А в машине тем временем ко мне неожиданно обратился четырехлетний Геворг-ахперь: «А давай я, а?» – «Что ты?» – «Ну давай я на ней женюсь!» – «Ты с ума сошел?» – «Почему?» – «Я не знаю». – «А что не так?» – «Да ты ее даже не видел ни разу!» – «Один раз вообще-то видел, тогда, на каруселях». – «И чего?» – «А чего?» – «И ты влюбился?» – «Я пока не знаю, что такое влюбиться». – «А зачем тогда?» – «Потому что на маме никто из нас не женится». – «С чего ты взял?» – «Потому что папа есть». – «А на ней тебе зачем?» – «Потому что надо меньше страха и больше стараний». – «Кому надо?» – «Мне», – соврал тогда брат, потому что он, как потом говорил, не мог видеть, что старший брат плачет. «Ну давай», – сказал я. «Ну пошли», – сказал Геворг-ахперь. Мы вышли из машины, побежали к отцу и наперебой все ему объяснили. Горгом-папа тогда пожал плечами и пошел устанавливать динамит в реку.

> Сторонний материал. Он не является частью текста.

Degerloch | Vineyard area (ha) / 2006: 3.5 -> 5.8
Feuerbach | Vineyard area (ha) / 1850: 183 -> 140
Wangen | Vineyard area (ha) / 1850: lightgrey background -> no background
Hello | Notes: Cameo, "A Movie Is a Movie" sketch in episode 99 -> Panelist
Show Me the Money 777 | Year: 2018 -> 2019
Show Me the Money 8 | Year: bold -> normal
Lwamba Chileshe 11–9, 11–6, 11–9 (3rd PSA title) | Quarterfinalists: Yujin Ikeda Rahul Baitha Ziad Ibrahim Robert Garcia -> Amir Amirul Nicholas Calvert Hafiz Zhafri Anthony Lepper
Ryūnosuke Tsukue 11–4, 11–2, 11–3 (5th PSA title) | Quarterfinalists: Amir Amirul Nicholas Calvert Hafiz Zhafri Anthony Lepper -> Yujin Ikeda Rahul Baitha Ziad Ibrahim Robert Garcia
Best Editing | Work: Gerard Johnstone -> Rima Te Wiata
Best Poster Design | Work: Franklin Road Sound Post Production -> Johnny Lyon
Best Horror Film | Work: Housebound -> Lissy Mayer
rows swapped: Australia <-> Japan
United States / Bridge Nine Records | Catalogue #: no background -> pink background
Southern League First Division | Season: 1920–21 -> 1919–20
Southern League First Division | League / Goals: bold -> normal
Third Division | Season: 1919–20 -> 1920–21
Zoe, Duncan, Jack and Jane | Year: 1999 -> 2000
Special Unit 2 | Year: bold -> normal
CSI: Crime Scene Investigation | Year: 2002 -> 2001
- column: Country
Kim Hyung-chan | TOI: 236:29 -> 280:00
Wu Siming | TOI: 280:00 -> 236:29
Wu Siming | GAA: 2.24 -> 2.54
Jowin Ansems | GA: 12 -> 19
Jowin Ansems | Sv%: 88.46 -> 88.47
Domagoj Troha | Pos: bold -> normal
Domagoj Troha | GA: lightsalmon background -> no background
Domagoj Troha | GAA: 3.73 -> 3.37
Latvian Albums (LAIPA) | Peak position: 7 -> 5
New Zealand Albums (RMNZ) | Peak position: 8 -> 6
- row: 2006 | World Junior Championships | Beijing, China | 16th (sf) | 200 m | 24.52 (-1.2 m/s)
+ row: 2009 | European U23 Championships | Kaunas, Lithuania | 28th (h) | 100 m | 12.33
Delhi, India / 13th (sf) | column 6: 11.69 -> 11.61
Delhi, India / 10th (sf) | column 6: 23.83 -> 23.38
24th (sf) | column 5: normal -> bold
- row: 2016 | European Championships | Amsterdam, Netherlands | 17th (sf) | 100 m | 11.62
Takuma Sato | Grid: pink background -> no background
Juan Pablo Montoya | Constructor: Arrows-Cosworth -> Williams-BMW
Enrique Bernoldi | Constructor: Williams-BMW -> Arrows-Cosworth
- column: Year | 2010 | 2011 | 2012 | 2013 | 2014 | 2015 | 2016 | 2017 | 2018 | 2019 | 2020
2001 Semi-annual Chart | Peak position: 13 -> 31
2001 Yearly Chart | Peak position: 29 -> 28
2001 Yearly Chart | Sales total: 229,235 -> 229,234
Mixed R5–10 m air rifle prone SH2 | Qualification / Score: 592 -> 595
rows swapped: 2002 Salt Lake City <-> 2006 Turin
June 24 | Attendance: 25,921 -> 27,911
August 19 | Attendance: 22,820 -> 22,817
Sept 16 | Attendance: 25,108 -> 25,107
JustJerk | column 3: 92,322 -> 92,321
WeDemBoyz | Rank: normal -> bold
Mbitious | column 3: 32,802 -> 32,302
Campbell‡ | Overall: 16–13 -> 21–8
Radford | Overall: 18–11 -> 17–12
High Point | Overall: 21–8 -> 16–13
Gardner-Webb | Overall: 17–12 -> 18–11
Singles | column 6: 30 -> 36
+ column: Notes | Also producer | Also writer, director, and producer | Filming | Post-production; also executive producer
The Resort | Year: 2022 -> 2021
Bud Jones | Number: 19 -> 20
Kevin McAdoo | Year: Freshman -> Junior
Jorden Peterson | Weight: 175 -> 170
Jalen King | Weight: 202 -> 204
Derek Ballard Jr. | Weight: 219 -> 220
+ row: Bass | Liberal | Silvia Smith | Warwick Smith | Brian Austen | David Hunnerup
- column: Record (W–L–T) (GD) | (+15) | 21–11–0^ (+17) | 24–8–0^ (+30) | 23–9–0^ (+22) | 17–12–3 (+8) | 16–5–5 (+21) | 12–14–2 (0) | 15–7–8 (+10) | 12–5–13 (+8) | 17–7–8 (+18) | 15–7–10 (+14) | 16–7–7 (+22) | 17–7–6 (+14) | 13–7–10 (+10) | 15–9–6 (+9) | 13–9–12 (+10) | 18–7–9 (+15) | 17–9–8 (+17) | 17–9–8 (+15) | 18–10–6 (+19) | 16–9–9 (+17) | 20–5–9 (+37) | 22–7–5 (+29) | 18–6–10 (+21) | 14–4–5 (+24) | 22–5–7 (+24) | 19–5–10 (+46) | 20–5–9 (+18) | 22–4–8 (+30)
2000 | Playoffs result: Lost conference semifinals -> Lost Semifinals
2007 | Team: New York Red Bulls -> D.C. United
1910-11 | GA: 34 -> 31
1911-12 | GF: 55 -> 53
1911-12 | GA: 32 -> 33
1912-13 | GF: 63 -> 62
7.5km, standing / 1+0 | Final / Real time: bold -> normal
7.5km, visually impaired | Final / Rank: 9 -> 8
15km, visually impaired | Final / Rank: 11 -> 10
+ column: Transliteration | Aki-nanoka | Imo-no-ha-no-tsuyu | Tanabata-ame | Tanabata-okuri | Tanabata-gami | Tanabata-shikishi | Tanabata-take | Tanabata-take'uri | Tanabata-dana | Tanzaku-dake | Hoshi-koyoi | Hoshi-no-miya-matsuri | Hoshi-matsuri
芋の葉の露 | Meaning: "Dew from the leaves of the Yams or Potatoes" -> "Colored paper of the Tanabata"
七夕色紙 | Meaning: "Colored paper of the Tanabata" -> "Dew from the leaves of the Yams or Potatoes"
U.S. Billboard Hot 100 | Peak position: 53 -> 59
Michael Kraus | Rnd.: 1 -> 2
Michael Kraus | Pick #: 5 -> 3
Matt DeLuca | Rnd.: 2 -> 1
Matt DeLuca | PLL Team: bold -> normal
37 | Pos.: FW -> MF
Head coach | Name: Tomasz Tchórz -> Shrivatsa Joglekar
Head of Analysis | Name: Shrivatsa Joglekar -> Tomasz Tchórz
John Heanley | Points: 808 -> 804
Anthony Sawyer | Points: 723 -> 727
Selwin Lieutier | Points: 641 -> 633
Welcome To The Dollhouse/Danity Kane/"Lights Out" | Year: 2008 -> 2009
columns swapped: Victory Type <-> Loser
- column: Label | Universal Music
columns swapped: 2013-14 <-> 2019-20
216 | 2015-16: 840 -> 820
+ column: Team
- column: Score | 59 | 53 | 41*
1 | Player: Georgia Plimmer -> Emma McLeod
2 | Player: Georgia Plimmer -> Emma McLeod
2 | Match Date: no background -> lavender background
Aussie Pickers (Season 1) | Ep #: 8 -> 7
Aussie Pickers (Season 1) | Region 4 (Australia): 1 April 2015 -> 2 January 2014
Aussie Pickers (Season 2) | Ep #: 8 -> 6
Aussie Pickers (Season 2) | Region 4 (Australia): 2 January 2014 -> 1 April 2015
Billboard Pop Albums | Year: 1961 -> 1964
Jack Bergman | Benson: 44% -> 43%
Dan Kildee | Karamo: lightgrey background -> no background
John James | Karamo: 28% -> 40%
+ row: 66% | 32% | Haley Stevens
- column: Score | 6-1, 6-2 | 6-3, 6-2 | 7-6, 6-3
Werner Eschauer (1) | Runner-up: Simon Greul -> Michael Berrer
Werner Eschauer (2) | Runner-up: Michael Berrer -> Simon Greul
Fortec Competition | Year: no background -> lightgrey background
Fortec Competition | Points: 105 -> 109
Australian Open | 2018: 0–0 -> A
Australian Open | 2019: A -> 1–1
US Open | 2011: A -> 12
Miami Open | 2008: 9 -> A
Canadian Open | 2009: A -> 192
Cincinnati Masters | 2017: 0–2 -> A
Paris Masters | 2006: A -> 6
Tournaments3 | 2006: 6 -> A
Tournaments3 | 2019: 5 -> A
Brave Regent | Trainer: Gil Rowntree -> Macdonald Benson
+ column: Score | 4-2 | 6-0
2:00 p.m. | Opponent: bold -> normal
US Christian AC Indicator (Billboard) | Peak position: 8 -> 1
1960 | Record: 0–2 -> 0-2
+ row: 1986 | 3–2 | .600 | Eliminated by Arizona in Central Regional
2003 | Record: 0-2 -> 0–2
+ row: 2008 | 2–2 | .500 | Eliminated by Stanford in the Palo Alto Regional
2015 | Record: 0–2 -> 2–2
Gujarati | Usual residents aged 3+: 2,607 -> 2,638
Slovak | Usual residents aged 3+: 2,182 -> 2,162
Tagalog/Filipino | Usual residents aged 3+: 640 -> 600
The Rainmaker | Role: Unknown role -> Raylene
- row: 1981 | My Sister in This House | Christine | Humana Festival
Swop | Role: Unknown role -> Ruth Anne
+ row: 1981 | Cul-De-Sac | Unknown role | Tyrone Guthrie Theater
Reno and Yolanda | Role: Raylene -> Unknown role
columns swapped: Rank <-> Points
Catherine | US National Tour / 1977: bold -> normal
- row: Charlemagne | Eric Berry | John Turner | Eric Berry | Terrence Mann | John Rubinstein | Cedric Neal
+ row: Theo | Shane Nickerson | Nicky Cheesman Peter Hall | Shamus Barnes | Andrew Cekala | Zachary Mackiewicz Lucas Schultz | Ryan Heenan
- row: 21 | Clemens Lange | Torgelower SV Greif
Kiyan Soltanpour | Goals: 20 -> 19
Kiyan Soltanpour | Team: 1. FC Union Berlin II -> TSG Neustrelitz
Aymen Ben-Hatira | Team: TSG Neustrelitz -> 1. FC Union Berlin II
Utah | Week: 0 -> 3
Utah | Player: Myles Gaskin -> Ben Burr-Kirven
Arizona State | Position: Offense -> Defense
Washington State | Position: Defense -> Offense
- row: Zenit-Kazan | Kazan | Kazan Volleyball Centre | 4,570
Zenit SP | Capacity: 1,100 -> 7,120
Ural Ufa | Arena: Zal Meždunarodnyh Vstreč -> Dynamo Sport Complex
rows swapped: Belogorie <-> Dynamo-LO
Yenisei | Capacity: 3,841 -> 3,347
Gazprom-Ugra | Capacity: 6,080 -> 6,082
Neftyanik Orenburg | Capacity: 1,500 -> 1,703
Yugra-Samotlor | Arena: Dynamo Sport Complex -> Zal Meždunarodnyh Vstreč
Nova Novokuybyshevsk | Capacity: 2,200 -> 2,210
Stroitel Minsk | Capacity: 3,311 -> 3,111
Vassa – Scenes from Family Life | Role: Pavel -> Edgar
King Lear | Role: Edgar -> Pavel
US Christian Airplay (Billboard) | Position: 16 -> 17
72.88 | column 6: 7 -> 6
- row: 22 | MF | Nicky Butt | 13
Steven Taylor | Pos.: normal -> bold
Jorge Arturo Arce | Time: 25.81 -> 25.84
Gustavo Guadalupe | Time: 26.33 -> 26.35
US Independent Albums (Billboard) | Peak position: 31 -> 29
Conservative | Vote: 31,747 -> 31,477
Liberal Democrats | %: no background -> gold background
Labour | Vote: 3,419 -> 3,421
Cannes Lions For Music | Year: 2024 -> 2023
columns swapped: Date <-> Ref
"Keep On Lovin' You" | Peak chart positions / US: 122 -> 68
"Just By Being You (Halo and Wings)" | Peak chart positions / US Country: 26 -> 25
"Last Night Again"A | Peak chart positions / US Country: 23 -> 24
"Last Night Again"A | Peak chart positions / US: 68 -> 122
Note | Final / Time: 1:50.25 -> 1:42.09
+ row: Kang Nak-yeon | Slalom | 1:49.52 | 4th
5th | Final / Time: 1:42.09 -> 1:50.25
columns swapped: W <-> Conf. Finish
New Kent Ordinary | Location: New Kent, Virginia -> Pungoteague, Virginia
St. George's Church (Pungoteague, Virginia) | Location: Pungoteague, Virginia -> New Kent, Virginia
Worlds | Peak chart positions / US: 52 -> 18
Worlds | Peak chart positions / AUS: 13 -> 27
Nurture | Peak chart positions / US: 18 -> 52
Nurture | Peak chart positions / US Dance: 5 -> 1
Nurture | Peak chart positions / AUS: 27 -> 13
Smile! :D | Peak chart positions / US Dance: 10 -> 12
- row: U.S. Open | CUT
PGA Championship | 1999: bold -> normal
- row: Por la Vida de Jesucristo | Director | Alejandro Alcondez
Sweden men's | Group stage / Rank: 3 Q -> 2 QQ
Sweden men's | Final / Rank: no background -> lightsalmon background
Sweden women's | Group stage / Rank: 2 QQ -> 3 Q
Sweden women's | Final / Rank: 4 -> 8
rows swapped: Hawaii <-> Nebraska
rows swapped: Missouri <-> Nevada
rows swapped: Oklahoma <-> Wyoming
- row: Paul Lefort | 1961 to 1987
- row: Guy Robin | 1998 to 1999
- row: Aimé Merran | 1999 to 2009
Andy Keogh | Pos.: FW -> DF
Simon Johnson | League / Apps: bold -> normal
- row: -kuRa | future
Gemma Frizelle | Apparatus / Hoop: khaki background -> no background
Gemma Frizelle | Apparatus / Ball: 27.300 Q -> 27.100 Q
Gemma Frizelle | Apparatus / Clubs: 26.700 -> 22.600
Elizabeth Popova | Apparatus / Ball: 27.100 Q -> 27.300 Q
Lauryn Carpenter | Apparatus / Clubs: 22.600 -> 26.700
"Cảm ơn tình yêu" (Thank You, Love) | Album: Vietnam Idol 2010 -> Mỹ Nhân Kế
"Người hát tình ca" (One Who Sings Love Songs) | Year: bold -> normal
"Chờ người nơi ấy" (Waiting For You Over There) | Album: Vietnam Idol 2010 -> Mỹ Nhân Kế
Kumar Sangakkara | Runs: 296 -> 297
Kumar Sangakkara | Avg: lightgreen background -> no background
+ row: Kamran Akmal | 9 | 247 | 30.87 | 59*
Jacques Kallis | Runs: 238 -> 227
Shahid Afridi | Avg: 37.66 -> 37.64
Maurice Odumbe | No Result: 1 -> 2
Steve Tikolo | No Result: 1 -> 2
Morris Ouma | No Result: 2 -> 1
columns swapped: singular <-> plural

Когда все уже было готово, брат, я и остальные стали орать на всю улицу: «Офсана! Офик, выходи!» Много людей повыглядывало из окон, высунулся и отец Офсаны, которому Горгом-папа объяснил криками, что мы жениться хотим. Мы тогда с Геворгом-ахперем переглянулись и по-доброму заулыбались друг другу. Когда Офсана выглянула в окно, отец взорвал динамит, от которого было на самом деле больше шума, чем эффектно взлетевшей в небо воды, но все равно было круто. Мы все тогда заорали «ура», а отец крикнул на верхние этажи, что мы сейчас придем. Через минуту мы уже стояли на лестничной клетке у дверей квартиры, в которой жила Офсана. Впереди – я, Геворг-ахперь и Горгом-папа, которого брат попросил позвонить в дверь, потому что сам не дотягивался. Дверь открыла сама Офсана, и брат ей быстро положил в ладонь кольцо, сказал: «Это тебе» – и убежал, оставив меня с ней с глазу на глаз. Офсана тогда сама надела себе кольцо на указательный палец не помню какой руки, посмотрела на меня влюбленными глазами (да и я на нее смотрел такими же) и сказала: «Спасибо». На эту ее благодарность все стоящие за моей спиной друзья и родственники зааплодировали, а я сказал: «Не за что», – и тут все родственники и друзья уже забукали. Мы еще секунд пять, наверное, постояли друг перед другом, а потом я сказал: «Ну я пойду», – и Офсана кивнула, я повернулся спиной, а она закрыла дверь. На улице и у нас в квартире, куда мы вернулись всей компанией той ночью, все называли Геворга-ахперя хитрецом, а меня молодцом. Горгом-папа нас обнимал, целовал и много пил. Ближе к ночи с каких-то посиделок у подруги вернулась Бела-мама, которой поддатый уже отец сообщил, что ее пятилетний сын уже, считай, женат.
На следующий день Офсана вернула мне кольцо: мама ей сказала, что нам еще рано. В тот день я забрал кольцо и обиделся на нее. Но после вечернего разговора с Горгомом-папой, который мне объяснил, что нужно быть благосклонным к женской глупости, на следующий день я извинился перед ней, еще раз подарил то же кольцо и сказал, что, пока мы растем, пусть оно будет у нее.